La colère le reprit d’un coup. Il était ridicule de se comporter comme une vieille femme paranoïaque. D’un geste brusque il déverrouilla la porte et l’ouvrit.

Bras étendus et tenant le chambranle, une forme humaine bloquait le passage. La tête était baissée en avant et un liquide sombre paraissait couler de la bouche, mais le manque de lumière rendait difficile toute certitude. L’individu gardait une pose curieuse ses jambes fléchies ne semblaient pas le porter. Il émettait un son bas continu, celui que Steadman avait comparé au gémissement d’un animal, mais le bruit était étouffé, comme si la bouche de l’inconnu était emplie de liquide.

Steadman ne pouvait rien discerner des traits de l’inconnu qui bougeait à peine. D’une main il tâtonna sur le mur et appuya sur l’interrupteur. La lumière du plafonnier inonda le couloir et Steadman cligna plusieurs fois des yeux pour s’y habituer. Quand enfin sa vision s’adapta, il vit que la silhouette était celle d’une femme. Avec quelque chose de familier dans la chevelure...

— Maggie ?

Il avait parlé sans s’en rendre compte, dans un souffle. Il redressa la tête de son amie avec douceur et vit du sang jaillir de sa bouche et couler sur son menton. Les yeux de la jeune femme étaient rougis et voilés, mais il y saisit une lueur fugitive.

— Maggie, que t’est-il arrivé ?

Il voulut la prendre dans ses bras pour l’aider à entrer, mais elle conserva les bras écartés, comme si elle refusait de lâcher le chambranle. Elle releva un peu la tête et tenta de parler, mais le sang dans sa bouche transforma ses paroles en un gargouillement effrayant.

— Oh, bon Dieu, Maggie ! Qui a fait ça ?

Il la tira vers lui mais elle ne lâcha pas prise et poussa un faible cri.

— Maggie, laisse la porte. Je vais t’amener à l’intérieur, l’implora-t-il.

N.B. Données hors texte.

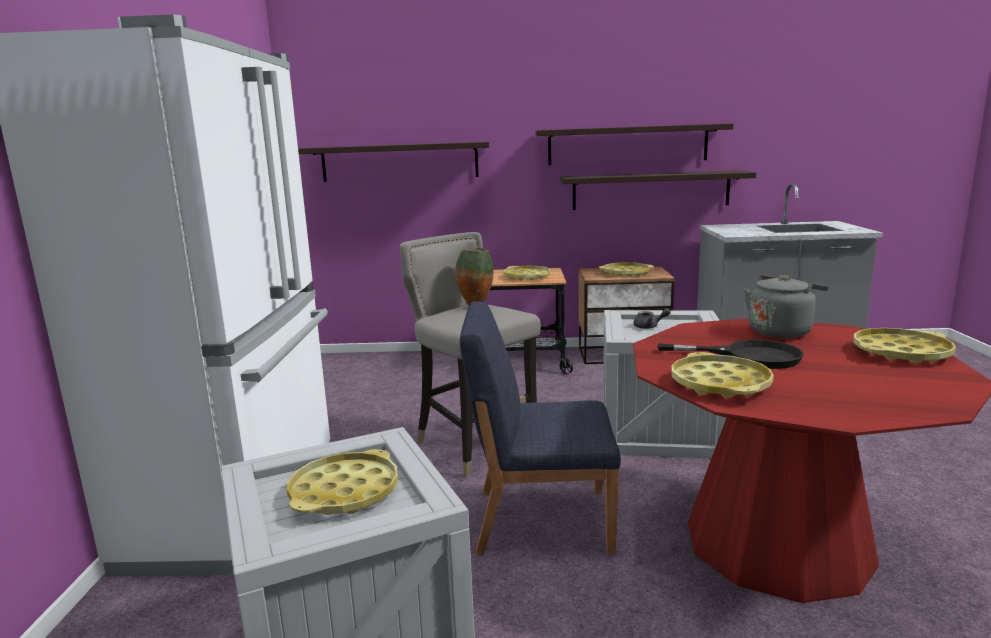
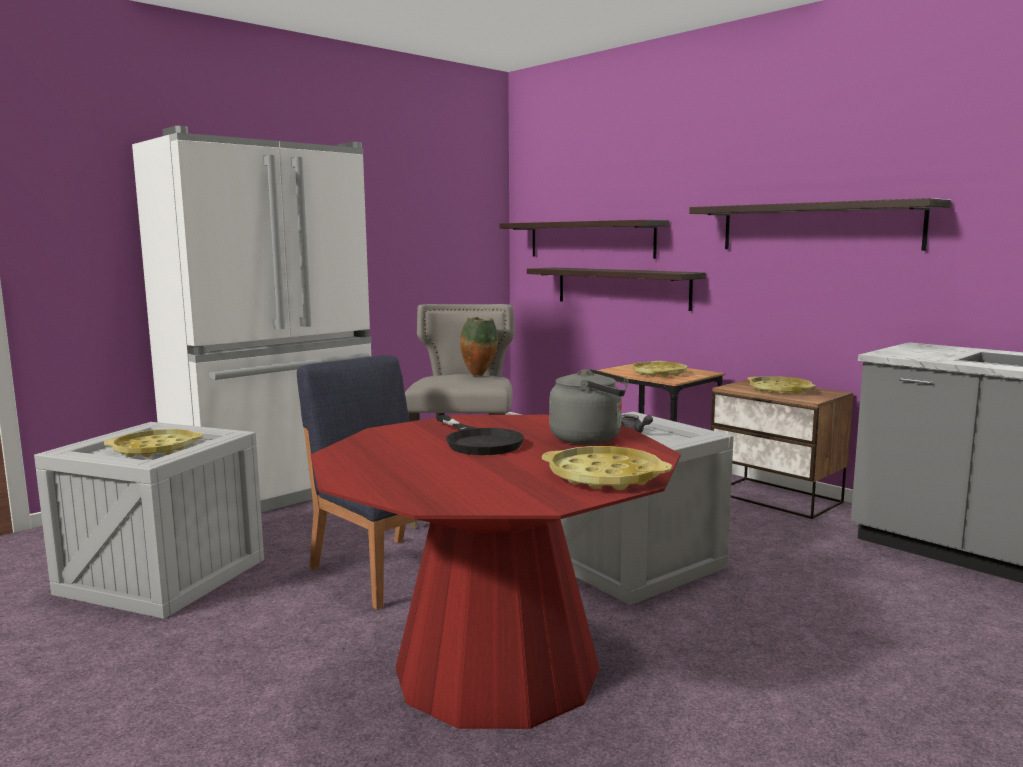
camera: 45 degrees right, 5 degrees down
(650, 190) = (845, 288): shelf -> shelf (621, 287)
(720, 384) = (382, 446): yellow tray -> none

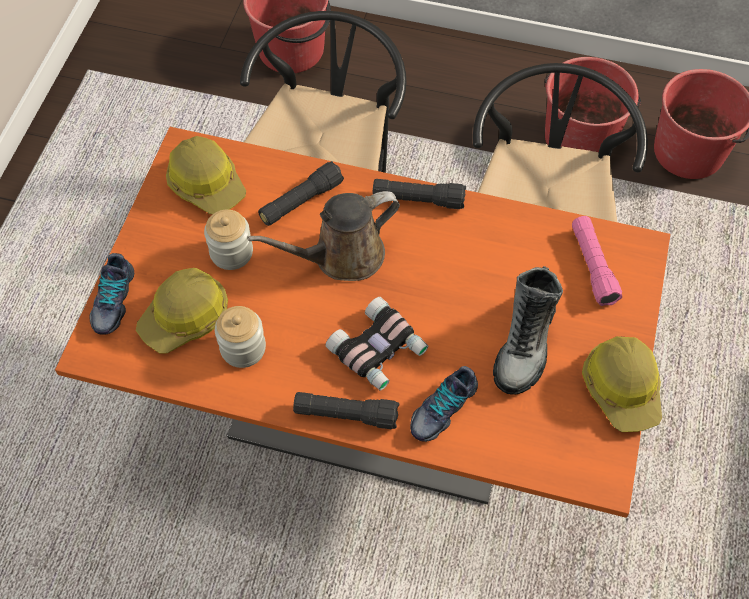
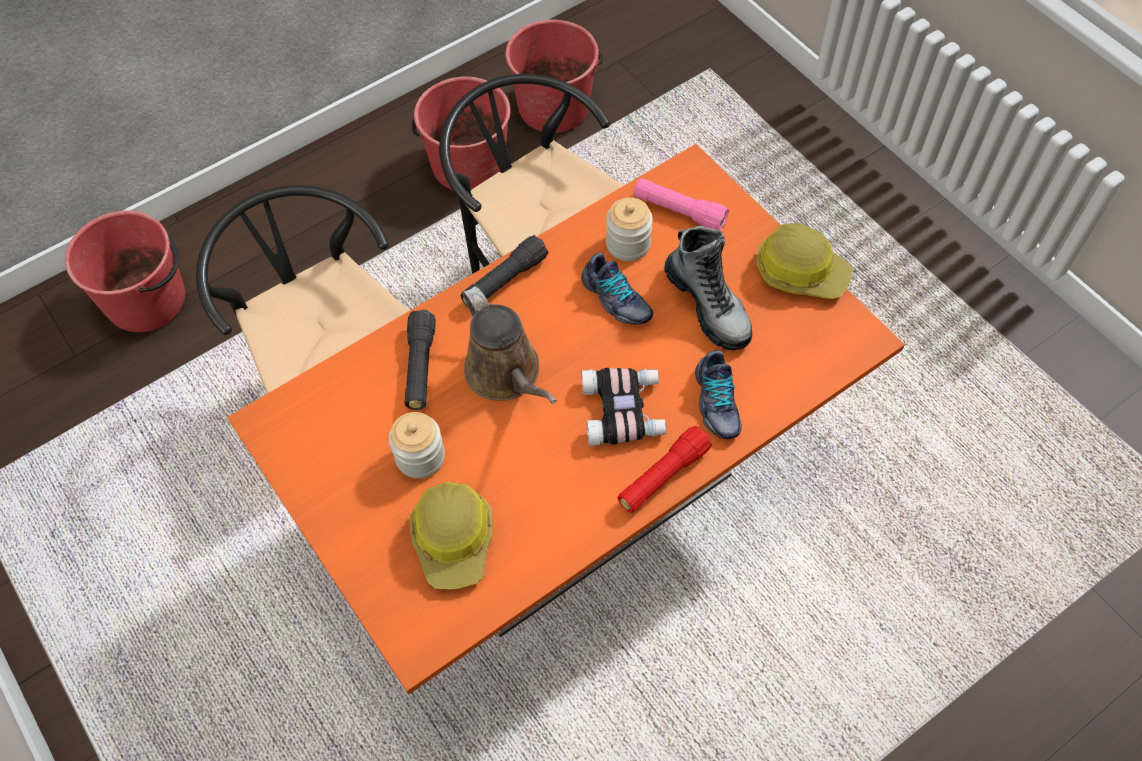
camera: 50 degrees left, 0 degrees up
(112, 300) = (377, 591): shoe -> shoe (615, 299)
(207, 183) = (325, 427): hard hat -> none
(243, 348) = (528, 513): jar -> jar (628, 244)
(342, 256) = (506, 374): brown watering can -> brown watering can turned 45 degrees counterclockwise
(346, 414) = (663, 476): black flashlight -> red flashlight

La tête de la jeune femme s’affaissa. Elle avait perdu conscience. Cette fois Steadman l’attira plus fermement à lui, mais elle restait toujours accrochée au chambranle. Il remarqua alors les traînées de sang qui coulaient le long de ses bras. Passant la tête au-dessus de son épaule, il regarda sur le côté et ses yeux s’agrandirent d’horreur. Un clou transperçait le dos de sa main et l’immobilisait au bois du chambranle. L’autre main était pareillement rivée de l’autre côté de la porte.

Il la souleva un peu pour empêcher le déchirement des chairs et se mit à appeler à l’aide en espérant qu’un voisin entendrait, mais aucune lumière n’apparut dans les maisons alentour. A cette heure de la nuit, les gens dormaient ou se refusaient à entendre. S’il continuait, quelqu’un finirait bien par se manifester, mais cela prendrait du temps et chaque seconde comptait.

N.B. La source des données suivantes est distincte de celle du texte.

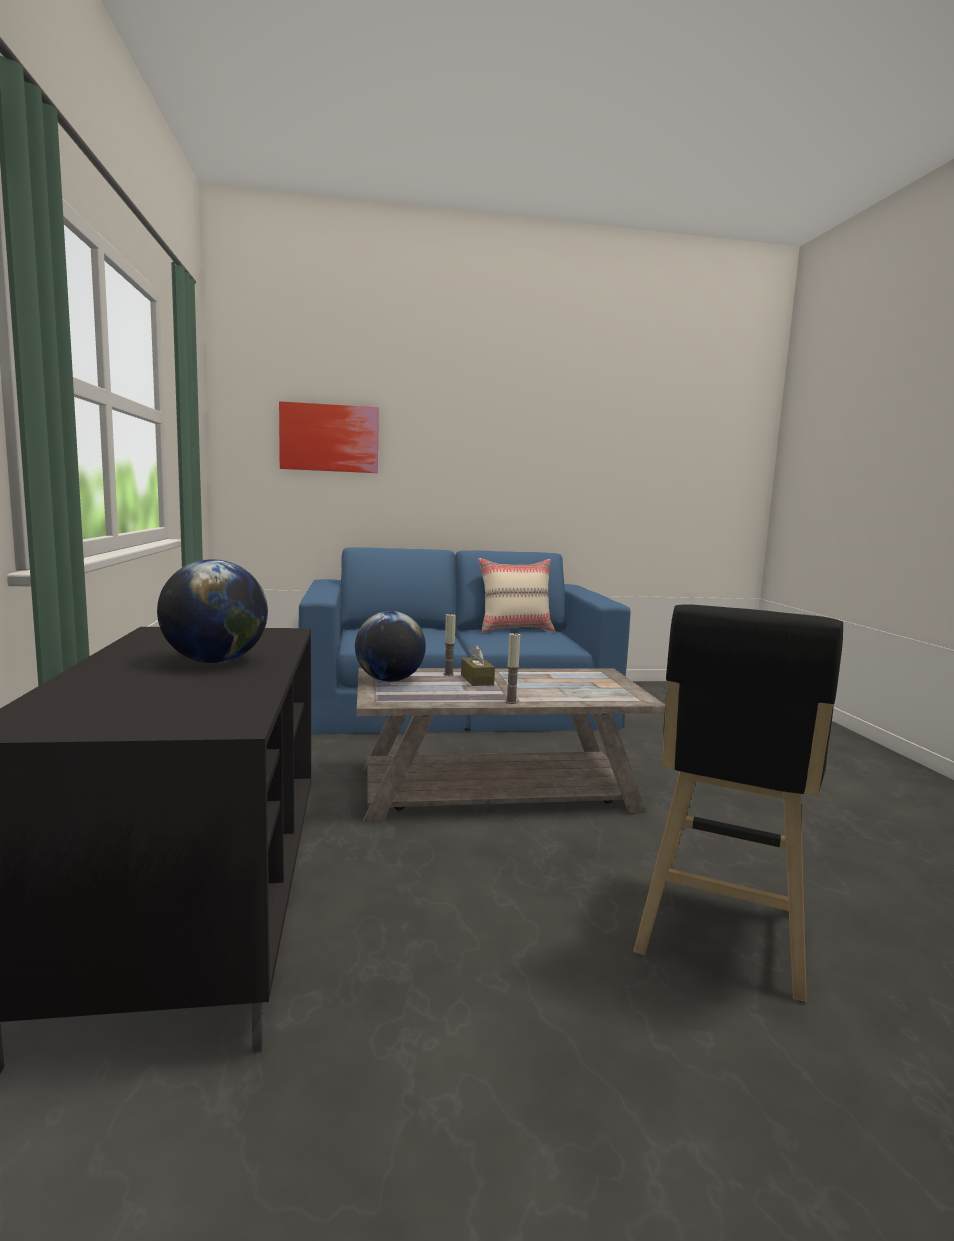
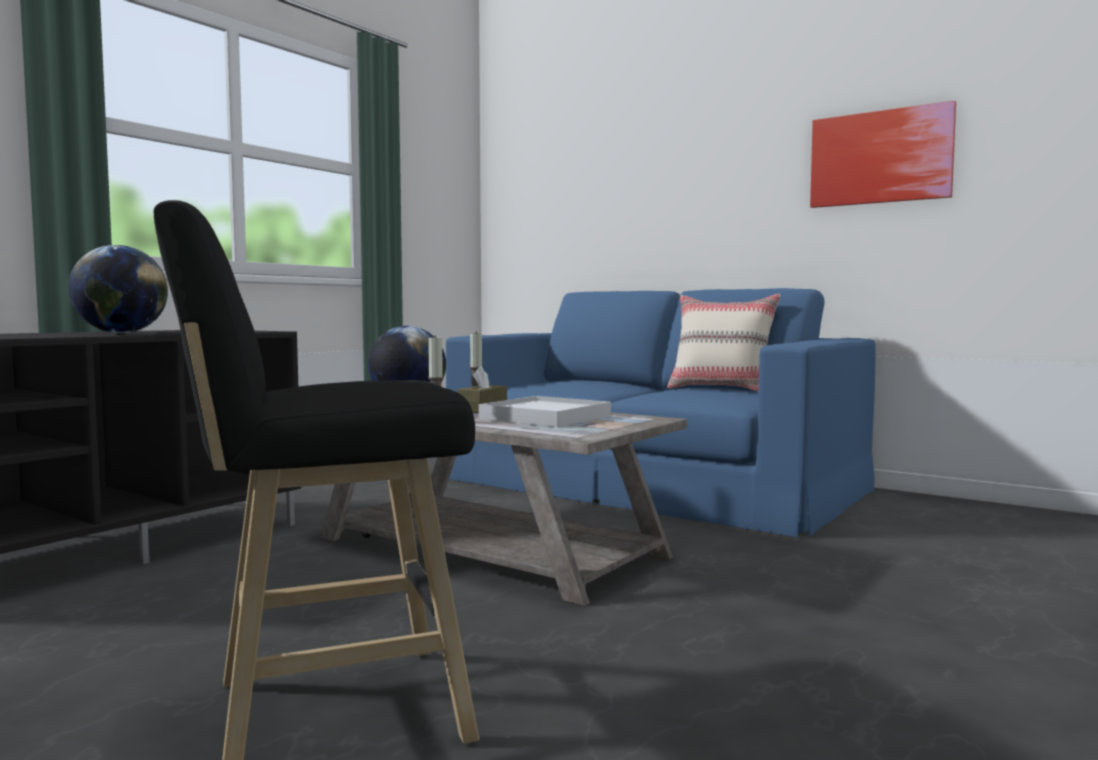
camera: 45 degrees right, 5 degrees down
(329, 438) = (577, 178): picture -> picture (880, 157)
(549, 682) = (545, 417): none -> white tray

Il relâcha le corps de Maggie aussi doucement que possible puis se rua dans la cuisine. Un tiroir contenait ses quelques outils de bricolage. Il revint en courant à la porte avec le marteau. Les vêtements de Maggie étaient trempés de sang et il sentit son angoisse monter d’un cran. Passant sous son aisselle, il coinça la tête du clou dans la panne du marteau. Pour ne pas faire levier sur la main il dut cesser de soutenir Maggie. Il tira des deux mains, de toutes ses forces. Le clou se délogea brusquement, et Maggie glissa sur le côté. Il n’eut que le temps de rattraper le corps inerte pour qu’il ne pèse pas d’un coup sur la main encore clouée. Cette fois il dut enfoncer la panne du marteau dans les chairs pour accrocher la tête d’acier, et il refoula la nausée qui le saisissait : il lui fallait libérer son amie aussi vite que possible.

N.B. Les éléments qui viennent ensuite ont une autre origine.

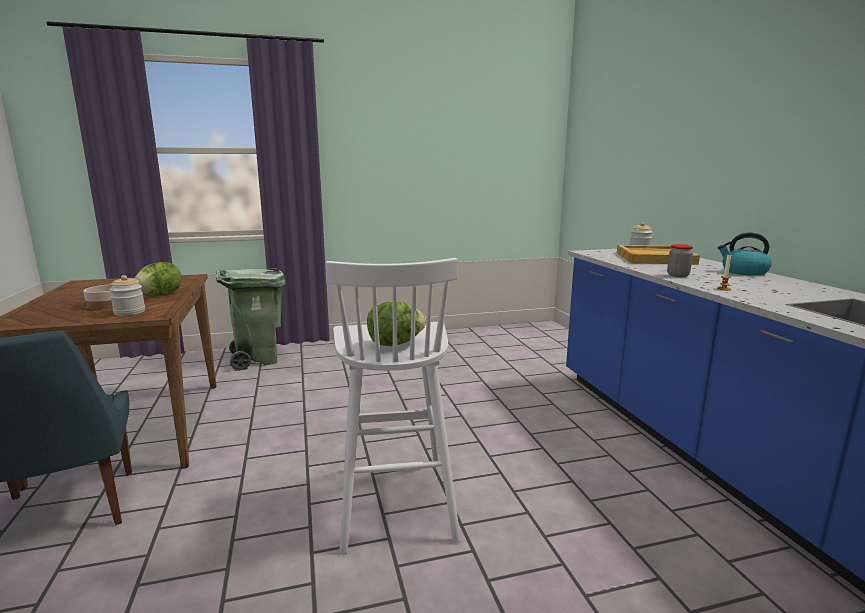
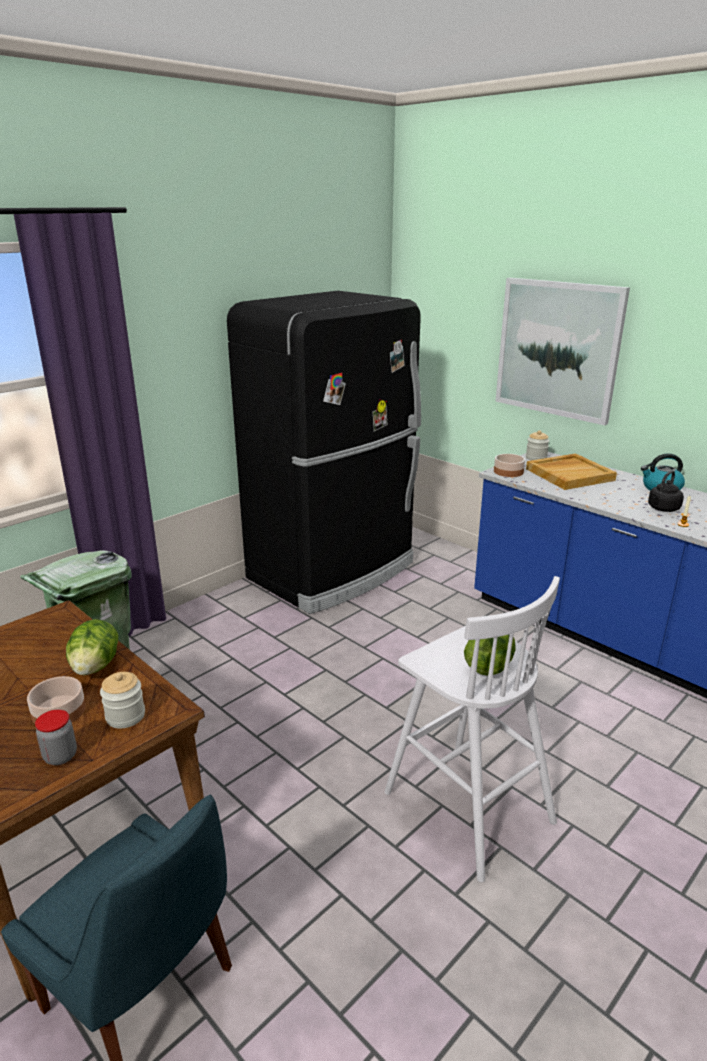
camera: 30 degrees left, 10 degrees up
(473, 341) = (334, 571): none -> black fridge
(596, 252) = (508, 472): none -> bowl
(672, 148) = (557, 349): none -> picture
(678, 275) = (627, 507): jar -> jar (60, 756)
(718, 280) = (662, 509): none -> black kettle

Les huit centimètres d’acier jaillirent enfin sous l’effort. Le clou tomba sur l’asphalte de la rue avec un bruit sec. Steadman lâcha le marteau et retint par les aisselles le corps qui s’effondrait. Il la porta jusqu’au canapé du salon et l’y allongea avec précaution, alluma le lampadaire puis s’agenouilla auprès d’elle : La tête de son amie roula vers lui et son regard vide le fixa sans le voir. Avec des gestes frénétiques Steadman écarta son chemisier imbibé de sang et colla son oreille sur sa poitrine. Il n’y avait aucun battement de cœur.

Il hurla son prénom et prit son visage figé entre ses mains en la suppliant de revenir à la vie. La bouche de Maggie béait, emplie de sang à demi coagulé. Un froid brutal l’étreignit et il lutta de nouveau contre la nausée. Très doucement, il reposa sa tête sur l’accoudoir du canapé.

Il savait qu’elle était morte. Mais il ne comprenait pas pourquoi on lui avait arraché la langue.